The two companies are working together on the technology, which has already been trialled on a 165-metre passenger ferry in Japan.
The system uses Intel’s Xeon Scalabale processors and NAND SSDs and Rolls Royce’s Intelligence Awareness system, which was introduced earlier this year.
The Rolls Royce system processes data from LIDAR, radar, thermal and HD cameras, satellite data, and weather forecasts to help ships detect and navigate objects, and is particularly suited for night trips.
It features four UI modes: virtual reality, both in 2D and 3D, augmented reality, and “precision mode”.
AR mode augments fellow vessels with pop-up info on a live video feed, while on the VR modes, sensor data is displayed as part of a wider map graphic.
Precision mode provides distances between autonomous ships and their surroundings, suited for docking, narrow routes, or congested waterways.
The system was piloted on the commercial Mitsui O.S.K-operated Sunflower ferry, for sailings between Kobe and Oita, Japan.
It’s Dangerous At Sea
Intel said that dangerous ocean conditions have resulted in 1,129 shipping losses over the last 10 years.
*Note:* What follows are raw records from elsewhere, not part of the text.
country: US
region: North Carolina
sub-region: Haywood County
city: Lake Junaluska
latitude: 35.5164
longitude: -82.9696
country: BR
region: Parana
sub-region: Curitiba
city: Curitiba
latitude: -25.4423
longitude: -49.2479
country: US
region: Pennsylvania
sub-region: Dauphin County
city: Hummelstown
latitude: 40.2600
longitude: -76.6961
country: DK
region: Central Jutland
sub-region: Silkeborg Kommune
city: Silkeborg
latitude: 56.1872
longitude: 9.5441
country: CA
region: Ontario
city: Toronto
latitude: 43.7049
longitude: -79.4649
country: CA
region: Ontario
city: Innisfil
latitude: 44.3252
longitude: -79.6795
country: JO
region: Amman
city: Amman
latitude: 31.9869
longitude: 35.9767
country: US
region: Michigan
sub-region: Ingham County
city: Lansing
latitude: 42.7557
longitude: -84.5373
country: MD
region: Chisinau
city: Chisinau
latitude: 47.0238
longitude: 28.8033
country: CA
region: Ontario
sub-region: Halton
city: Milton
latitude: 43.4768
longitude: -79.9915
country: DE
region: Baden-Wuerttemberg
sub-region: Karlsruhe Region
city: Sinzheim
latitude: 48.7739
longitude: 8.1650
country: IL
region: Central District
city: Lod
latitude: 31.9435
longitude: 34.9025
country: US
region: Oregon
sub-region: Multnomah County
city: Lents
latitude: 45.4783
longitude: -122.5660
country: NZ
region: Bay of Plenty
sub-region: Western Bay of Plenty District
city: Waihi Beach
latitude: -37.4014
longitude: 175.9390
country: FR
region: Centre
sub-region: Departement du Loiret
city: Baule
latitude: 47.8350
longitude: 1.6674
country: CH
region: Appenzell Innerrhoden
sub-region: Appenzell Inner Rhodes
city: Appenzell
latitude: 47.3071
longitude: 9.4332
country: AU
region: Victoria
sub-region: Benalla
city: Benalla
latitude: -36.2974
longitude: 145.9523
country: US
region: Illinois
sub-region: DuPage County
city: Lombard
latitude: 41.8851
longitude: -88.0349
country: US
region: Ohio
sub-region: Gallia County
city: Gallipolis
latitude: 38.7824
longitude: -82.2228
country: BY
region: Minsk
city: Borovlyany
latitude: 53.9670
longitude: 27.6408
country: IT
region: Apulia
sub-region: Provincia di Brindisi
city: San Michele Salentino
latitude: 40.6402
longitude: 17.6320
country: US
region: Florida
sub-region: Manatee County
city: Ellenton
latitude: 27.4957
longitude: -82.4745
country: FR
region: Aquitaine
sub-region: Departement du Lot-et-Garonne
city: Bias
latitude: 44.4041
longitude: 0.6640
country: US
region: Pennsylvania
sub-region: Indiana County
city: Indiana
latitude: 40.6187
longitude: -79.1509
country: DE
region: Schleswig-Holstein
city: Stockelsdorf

By combining their respective technologies, the companies hope to enable better human decision-making, safer, more efficient shipping, and even lower insurance premiums for vessels.
Roll-out will turn ships into “floating datacentres” with commercial operators able to extract valuable journey data, the two said.
Kevin Daffet, Rolls Royce director of engineering & technology and ship intelligence, said: “This collaboration can help us to support ship owners in the automation of their navigation and operations, reducing the opportunity for human error and allowing crews to focus on more valuable tasks.
“Simply said, this project would not be possible without the lead-edge technology Intel brings to the table. Together, we’ll blend the best of the best, Intel and Rolls Royce, to change the world of shipping.”
Their intelligence shipping solutions will have datacentre, AI, and edge computing capabilities to enable navigation, obstacle detection, and communications.
Intel’s Field Programmable Gate Array tech will solve design challenges associated with shipping intelligence, allowing edge operations for obstacle detection and navigation; while its Scalable Processors for high-performance computing will be used for modelling of ship functions
Optane SSD 3D NAND for storage will extract data generated through real-time analysis and systems modelling – acting as the ship’s “black box”. Once docked, data stored on the black box will be used for training and analysis.
Intel said data captured on each vessel will reach up to 1TB per day or 30-40TB over a month-long voyage.